Berlin: Usain Bolt made it three out of three as he helped Jamaica claim gold in the 4x100 metres relay at the world championships on Saturday in the second-fastest time ever run.
Their victory in 37.31 seconds was bettered only by their winning time of 37.10 at last year’s Beijing Olympics.
It completed another great night for the Jamaican sprinters after the women won the 4x100 gold and both 4x400 teams qualified for Sunday’s final.
A full house at the Olympic Stadium also had a world record to cheer as Poland’s Anita Wlodarczyk hurled the hammer 77.96 metres to break Russian Tatyana Lysenko’s three-year-old mark of 77.80.
It might not have attracted the same publicity as Bolt’s heroics in the 100 and 200 but it earned a gold medal and the same $100,000 cheque.
There were Kenyan one-twos in the men’s marathon and women’s 5,000 metres.
Abel Kirui won the morning marathon in a championship record two hours 06 minutes and 54 seconds with Emmanuel Mutai taking silver and Ethiopia’s Tsegay Kebede claiming bronze.
Vivian Cheruiyot, silver medallist in 2007, won a tactical 5,000 by storming down the final straight to finish in 14:57.97 with Sylvia Kibet snatching second from Ethiopian favourite Meseret Defar.
American Dwight Phillips won the long jump with a mark of 8.54 metres while injured Australian Olympic champion Steve Hooker claimed the pole vault gold with just one successful attempt at 5.90 metres.
With the United States disqualified from the 4x100 relay after Friday’s semi-finals, Jamaica merely had to get the baton round safely to secure gold.
Time-served doper Steve Mullings led them off, Michael Frater ran a solid back straight and Bolt took command on the bend. He ensured a safe handover to Asafa Powell and the individual bronze medallist roared home.

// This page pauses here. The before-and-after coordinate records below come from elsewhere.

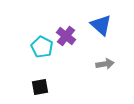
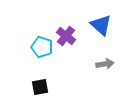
cyan pentagon: rotated 10 degrees counterclockwise
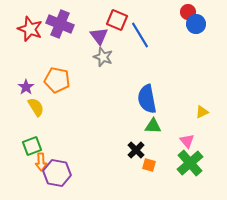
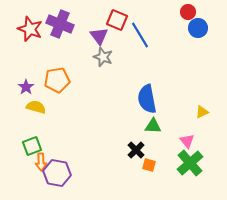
blue circle: moved 2 px right, 4 px down
orange pentagon: rotated 20 degrees counterclockwise
yellow semicircle: rotated 42 degrees counterclockwise
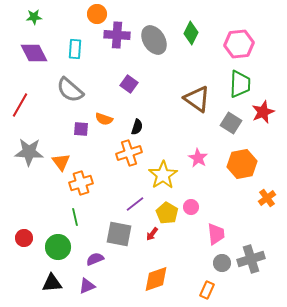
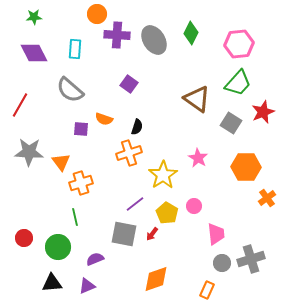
green trapezoid at (240, 84): moved 2 px left, 1 px up; rotated 40 degrees clockwise
orange hexagon at (242, 164): moved 4 px right, 3 px down; rotated 12 degrees clockwise
pink circle at (191, 207): moved 3 px right, 1 px up
gray square at (119, 234): moved 5 px right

Bolt is now triple world and Olympic champion, five of the titles achieved with world records.
He said his tiredness was to blame for Jamaica’s narrow failure to break their world record but described winning three world golds as wonderful.

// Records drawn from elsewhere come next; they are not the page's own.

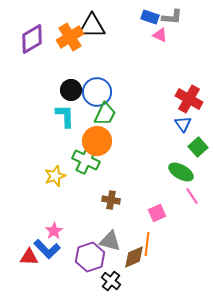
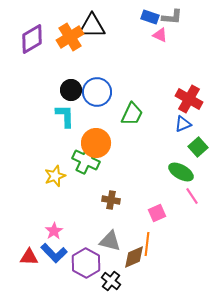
green trapezoid: moved 27 px right
blue triangle: rotated 42 degrees clockwise
orange circle: moved 1 px left, 2 px down
blue L-shape: moved 7 px right, 4 px down
purple hexagon: moved 4 px left, 6 px down; rotated 12 degrees counterclockwise
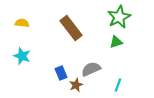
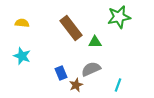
green star: rotated 15 degrees clockwise
green triangle: moved 21 px left; rotated 16 degrees clockwise
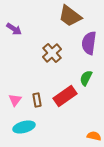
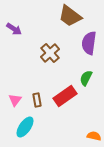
brown cross: moved 2 px left
cyan ellipse: moved 1 px right; rotated 40 degrees counterclockwise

“I’m proud of myself and the relay is always fun, much better than running alone,” he said.
Asked if he was a legend, he added. “I don’t think so. Year after year I have to become champion and champion again.”

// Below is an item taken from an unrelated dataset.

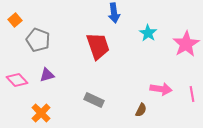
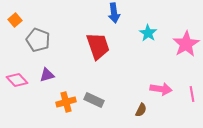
orange cross: moved 25 px right, 11 px up; rotated 30 degrees clockwise
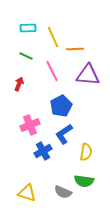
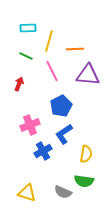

Trinidad & Tobago took silver in 37.62, a time only ever bettered by Jamaica and the U.S., while Britain won bronze in 38.02.
It was a similar story in the women’s event after the US went out in the semi-finals when they dropped the baton.
World and Olympic 100 champion Shelly-Ann Fraser took Jamaica clear after the second leg and 100 silver medallist here Kerron Stewart brought them home in 42.06.
Bahamas took silver and Germany a crowd-pleasing bronze.
In the men’s 4x400 relay, the United States fared much better. They rested individual gold and silver medallists LaShawn Merritt and Jeremy Wariner but still qualified fastest for Sunday’s final.
Poland continued their good run at the championships with Wlodarczyk’s stunning hammer gold.
After her world record throw on the second attempt she passed with her next three but then had a real scare when Germany’s Betty Heidler launched a last-round monster that measured 77.12 015 — good enough for silver.
Long jump winner Phillips, like all the American team, had JO stitched into his vest in honour of Jesse Owens.
In an emotional ceremony, medals were presented by Marlene Hemphill Dortch, Owens’ granddaughter, and Kai Long, son of Owens’ German long jump friend and rival Luz Long at the 1936 Olympics here.
Sunday, the final day of action, features the women’s marathon in the morning then seven finals squeezed into a two-hour evening session, where the men’s 5,000 and 800, women’s 1,500 and both 4x400 relays should be the highlights.